North American F-51D ウルグアイ東方共和国空軍機




<実機について>

 南米のマスタングは1960年代に至る結構長い期間に渡って取得されているわけですが、ウルグアイはその中では先発組で、大戦直後から延べ25機のP-51Dを取得しています。機番で言うとFAU251〜FAU275になるんだそうで。1960年まで現役にあったとのことですが、その後はF-80にリプレイスされたんだそうで、多くはアメリカに返納される一方、一部の機体は更にボリビア(←つまりこーゆー国が後発組になるわけで。)へと流されていきます。

 作例はFAU265号機こと44-63577。Aztecのデカールのインストにはこーゆーシリアルナンバーがちゃんと書いてあったりして、サブタイプを調べるのがえらく簡単です。胴体側面の機体番号の位置やフィンフラッシュの向きが左右で異なるのは、デカールのインストによると実機がそうなっているんだとか。デカールシートには他にFAU273号機こと44-63618が収録されております。

North American P-51D Mustang
寸法諸元11.29×9.84×3.71m(W×L×H) 全備重量4,585kg
主機パッカードV-1650-7“マーリン” 最大速度703km/h(7,620m)
初飛行1943.11.17 最大航続距離3,700km
武装Browning Cal.50 (12.7mm) M2機銃×6


 ついでに、誰の役にたつのかさっぱり判らない、(しかもいい加減な)もとウルグアイ空軍所属の現存機リスト

FAU#形式 S/N備考
FAU265F-51D-20NA 44-63577↑つまりこいつ
FAU270F-51D-20NA 44-63615
FAU272F-51D-20NA 44-63807のちボリビア空軍FAB506
FAU273F-51D-20NA 44-63618


<製 作>

 私的には1/72のD型に関しては決定版とも言うべきタミヤのキット。
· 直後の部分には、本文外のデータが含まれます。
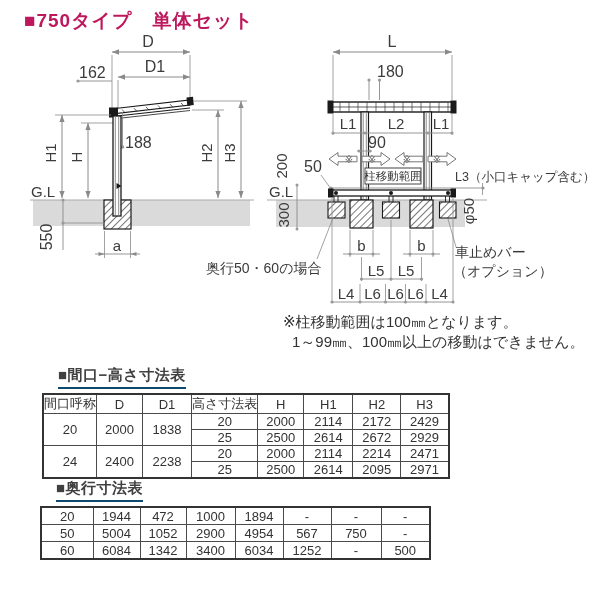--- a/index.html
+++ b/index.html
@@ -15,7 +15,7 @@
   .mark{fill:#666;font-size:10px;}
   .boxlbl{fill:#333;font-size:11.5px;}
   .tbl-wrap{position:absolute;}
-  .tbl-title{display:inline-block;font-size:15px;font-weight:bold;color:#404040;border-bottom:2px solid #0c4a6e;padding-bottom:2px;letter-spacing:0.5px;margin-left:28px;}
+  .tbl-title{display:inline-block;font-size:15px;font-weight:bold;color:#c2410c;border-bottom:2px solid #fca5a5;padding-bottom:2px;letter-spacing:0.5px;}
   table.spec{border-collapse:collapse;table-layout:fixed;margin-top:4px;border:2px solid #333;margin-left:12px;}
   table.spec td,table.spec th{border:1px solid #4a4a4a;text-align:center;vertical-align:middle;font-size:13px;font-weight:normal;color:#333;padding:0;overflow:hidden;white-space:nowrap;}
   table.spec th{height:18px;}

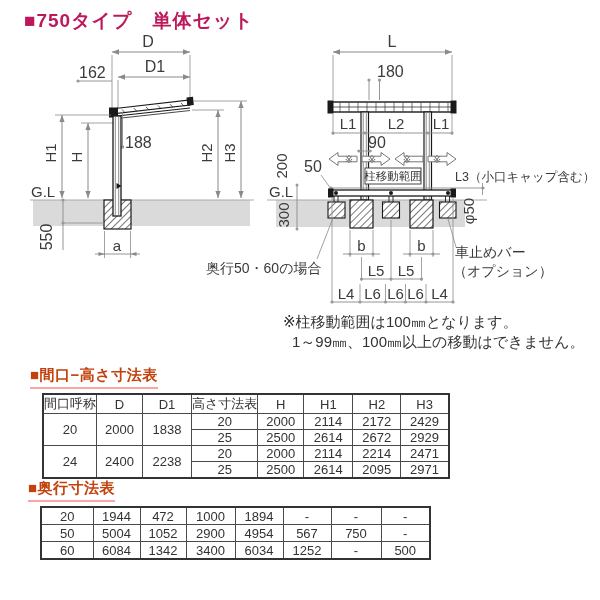--- a/index.html
+++ b/index.html
@@ -364,7 +364,7 @@
       </table>
   </div>
 
-  <div class="tbl-wrap" style="left:28px;top:479px;">
+  <div class="tbl-wrap" style="left:40px;top:479px;">
     <span class="tbl-title">■奥行寸法表</span>
     <table class="spec" id="t2">
       <colgroup>

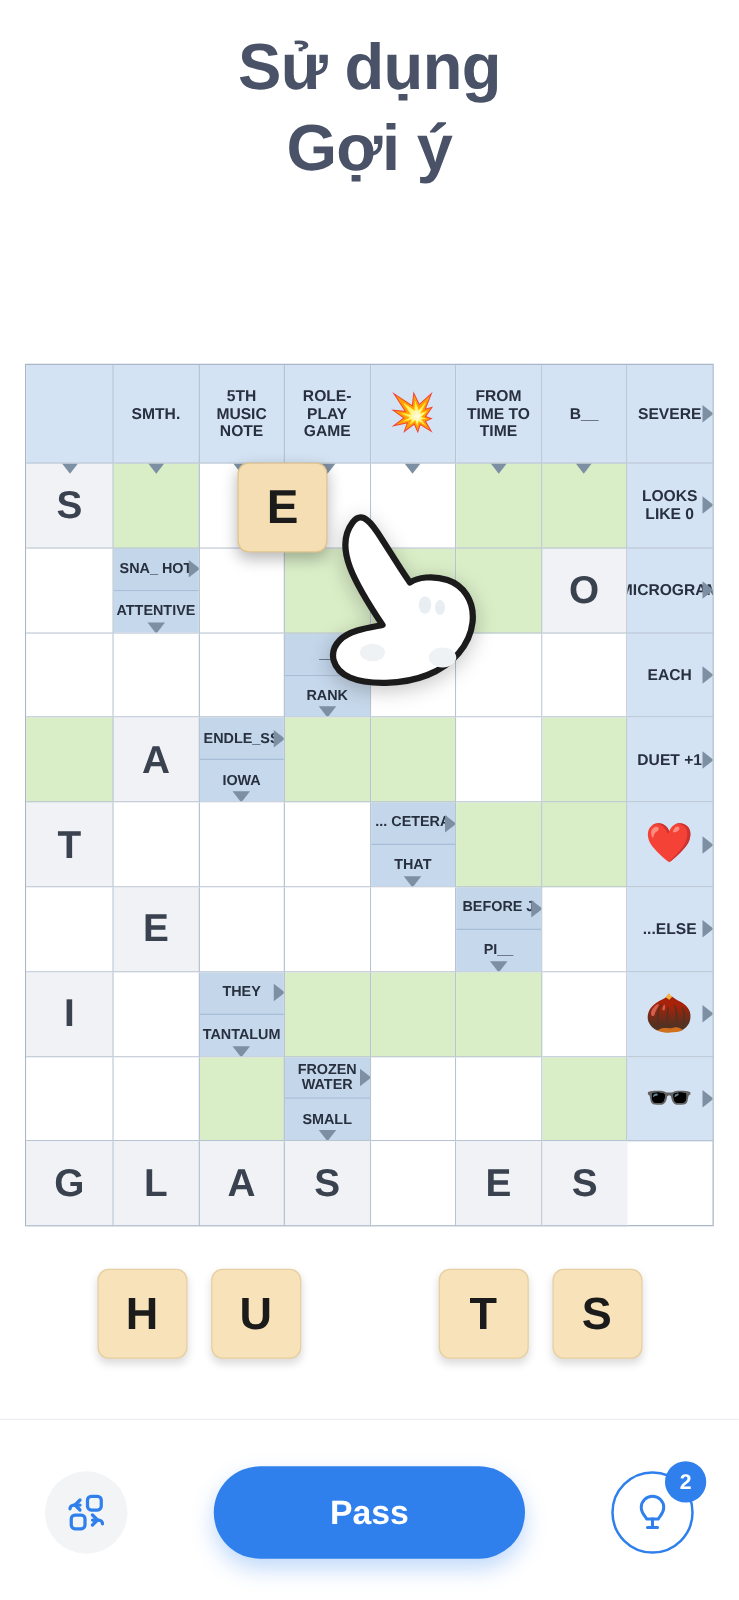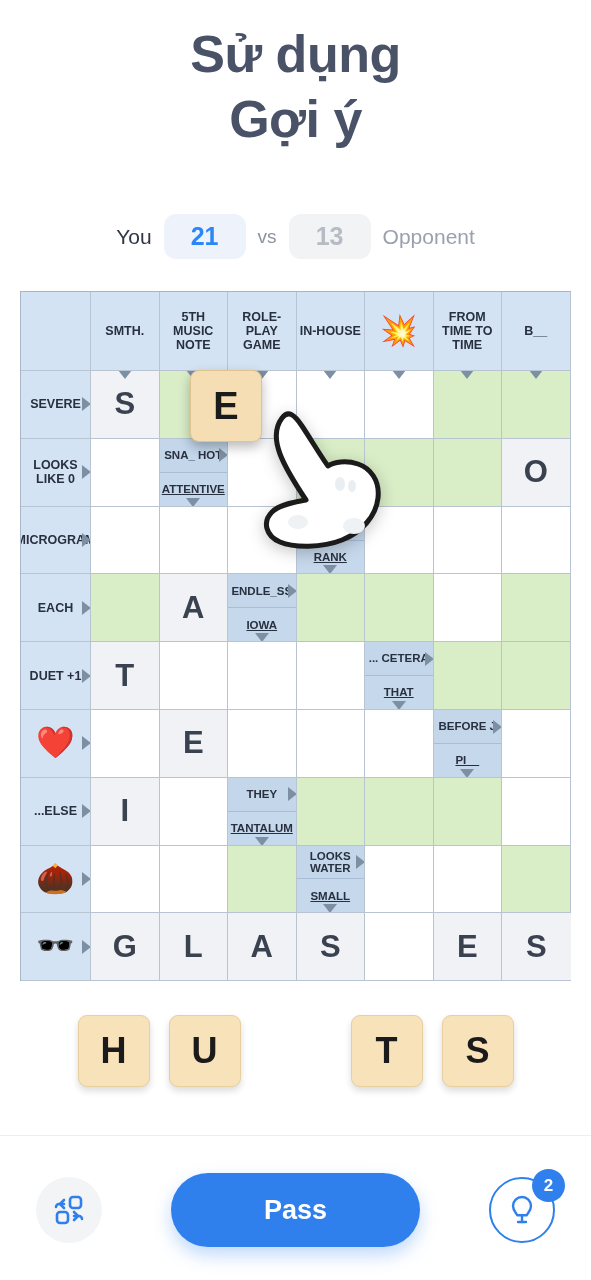--- a/index.html
+++ b/index.html
@@ -246,13 +246,6 @@
     <span class="ln">Gợi ý</span>
   </div>
 
-  <div class="scorebar">
-    <span class="score-label-you">You</span>
-    <span class="pill you">21</span>
-    <span class="vs">vs</span>
-    <span class="pill opp">13</span>
-    <span class="score-label-opp">Opponent</span>
-  </div>
 
   <div class="grid-wrap">
     <div class="grid" id="grid-root">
パーツ割は基本的に1/48と同じで、あまり評判の良くない(でも個人的にはこれはこれで良いかとも思う)風防周りのパーツ割もおんなじです。作るだけならもう何の問題もありません。注意すべき点はラジエータ開口部からラジエータ下面の排気口までが素通しで見えてしまうことくらいかも。後部胴体のADFアンテナはAML社のカーチス・ホーク75で余っていたものをそのまんま使いました。

 でもって、特筆すべきは今回初めて使用したメキシコはAztec社のデカール。ハナンツ経由で入手した直後に某所で

エアロマスターもプリンティッド・イン・メクシコはあかんねん

という話を聞いて、「ということはこいつも…」と戦々恐々で使ってみたんですが、結果…

いけます(喜。

 発色は良い、フィルムは薄い、セッターソフター何でも来い*1)。垂直安定板の絵なんてカラー部分と輪郭線の二枚重ねなんですが、これがもう小気味良くぴったり合います。大き目の文字や数字が並ぶデカールなど、間をクリア部で埋めるのでなく細い橋を渡して繋ぐようになっており、クリア部分を極力少なくしようとしているあたりメーカーの良心が滲み出ています*2)

うん、これですよ。これ。

 塗装は至ってオーソドックスにGSIクレオスのシルバー(8)。全面に艶有り黒(2)を吹いては傷のところに2000番をかけを繰り返したので、相応にいい感じに仕上がっている気がします。後縁のデカールの貼り合わせに自信がないのでフィンフラッシュは塗装です。ちょっと変化をもたせるべく、一部のパネルに手持ちのアルクラッドの"Dark Alminum"と"Mugnecium"を適当に混色して吹きつけています。

*1)共にGSIクレオスのマークソフター、マークセッターを試用。この両者については相当べたべた塗っても何の問題もありませんでした。他の製品については保証の限りではありませんが…。
*2)まぁその分貼るときにアラインメントが崩れ易かったりはするわけですが…。